The thread in the Pit about attitutdes towards Muslims (“Jesus Christ, this anti-Muslim shit scares me”) reminded me that the CBC is starting a comedy series next month, looking at a Muslim community in a small Canadian Prairie town: CBC Looks for Comedy at Prairie Mosque. It sounds like it might be interesting, and may be an interesting counter-weight to some of the anti-Muslim paranoia floating about.
The write/producer, Zarqa Nawaz, is a local Saskatchewan film-maker - I’ve heard her speak and seen one of her early short films, BBQ Muslims, which I thought was funny. I’m looking forward to seeing if she can carry it off in a main-stream comedy series.
And if it really takes off, maybe she and Brent Butt can collaborate on a cross-over piece with Corner Gas, another Saskatchewan comedy series.
Look people, we all feel badly for how Muslims are perceived but this is going to be on CBC so it’s not like it’s going to be entertaining. Let’s be realistic here.
The one where they’re curling did it for me - I’m going to watch it at least a couple of times to see what it can do. Corner Gas has really taken off; it’d be nice for the CBC to have another good show on the air.

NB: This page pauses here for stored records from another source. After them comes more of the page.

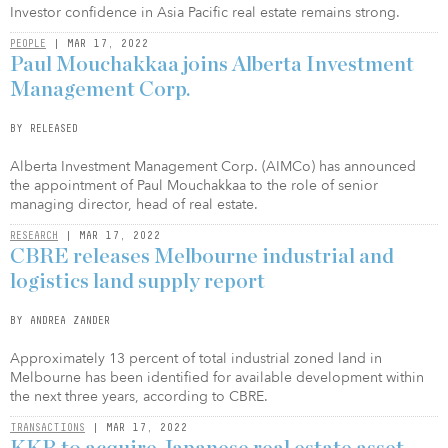
Investor confidence in Asia Pacific real estate remains strong.
PEOPLE
| MAR 17, 2022
Paul Mouchakkaa joins Alberta Investment
Management Corp.
BY RELEASED
Alberta Investment Management Corp. (AIMCo) has announced
the appointment of Paul Mouchakkaa to the role of senior
managing director, head of real estate.
RESEARCH
| MAR 17, 2022
CBRE releases Melbourne industrial and
logistics land supply report
BY ANDREA ZANDER
Approximately 13 percent of total industrial zoned land in
Melbourne has been identified for available development within
the next three years, according to CBRE.
TRANSACTIONS
| MAR 17, 2022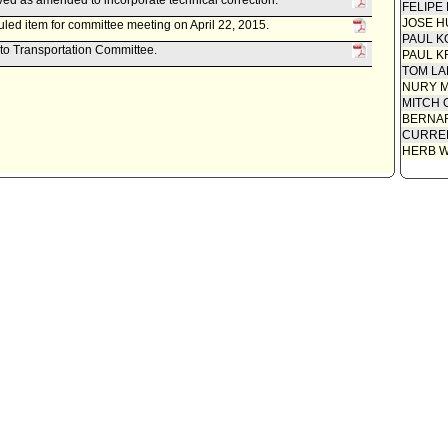
ed as amended to incorporate technical correction.
FELIPE
JOSE H
led item for committee meeting on April 22, 2015.
PAUL K
 to Transportation Committee.
PAUL K
TOM L
NURY M
MITCH 
BERNAR
CURREN
HERB 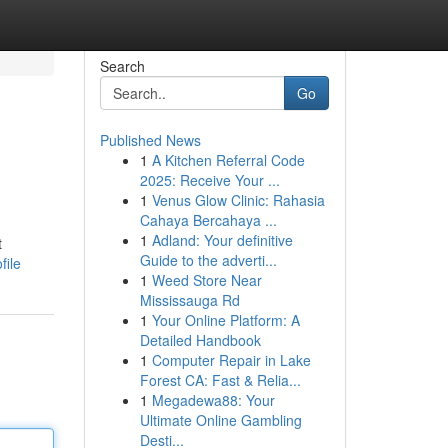
Search
Go
Published News
1
A Kitchen Referral Code
2025: Receive Your ...
1
Venus Glow Clinic: Rahasia
Cahaya Bercahaya ...
1
Adland: Your definitive
t
Guide to the adverti...
file
1
Weed Store Near
Mississauga Rd
1
Your Online Platform: A
Detailed Handbook
1
Computer Repair in Lake
Forest CA: Fast & Relia...
1
Megadewa88: Your
Ultimate Online Gambling
Desti...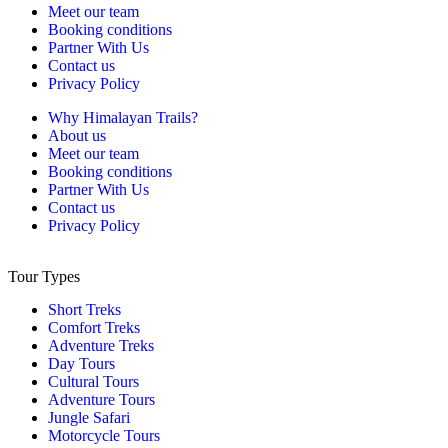
Meet our team
Booking conditions
Partner With Us
Contact us
Privacy Policy
Why Himalayan Trails?
About us
Meet our team
Booking conditions
Partner With Us
Contact us
Privacy Policy
Tour Types
Short Treks
Comfort Treks
Adventure Treks
Day Tours
Cultural Tours
Adventure Tours
Jungle Safari
Motorcycle Tours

If you went by promos and trailers you’d have to conclude everything is funny and/or exciting.
It’s a one-joke concept, really, and unless the characters and writing are strong enough that the show would survive WITHOUT that one joke, it ain’t gonna make it. I was disheartened to see the promo recycle the ancient prostitute/Protestant joke.
I agree, RickJay - like any good sit com, the sit is just the starting point - it has to be well written and funny to survive, or else it’s just an idea that was funny at the development stageand will be canned quickly. (I remember having the same feeling about Corner Gas when it was announced, and then was bothered that the first scene in the first episode just seemed to be playing to stereotype, with flatness jokes. But that turned out to be Brent Butt’s way of setting the scene by laughing at the stereotype.)
However, even if Little Mosque flops, it’s worth noting that Ms Nawaz and the CBC are willing to take a risk on a potentially sensititive topic (how Muslims fit into Canadian society and remain Muslim), and to approach it with humour instead of either dead-serious-documentary-dourness or hysteria. I hope it does well.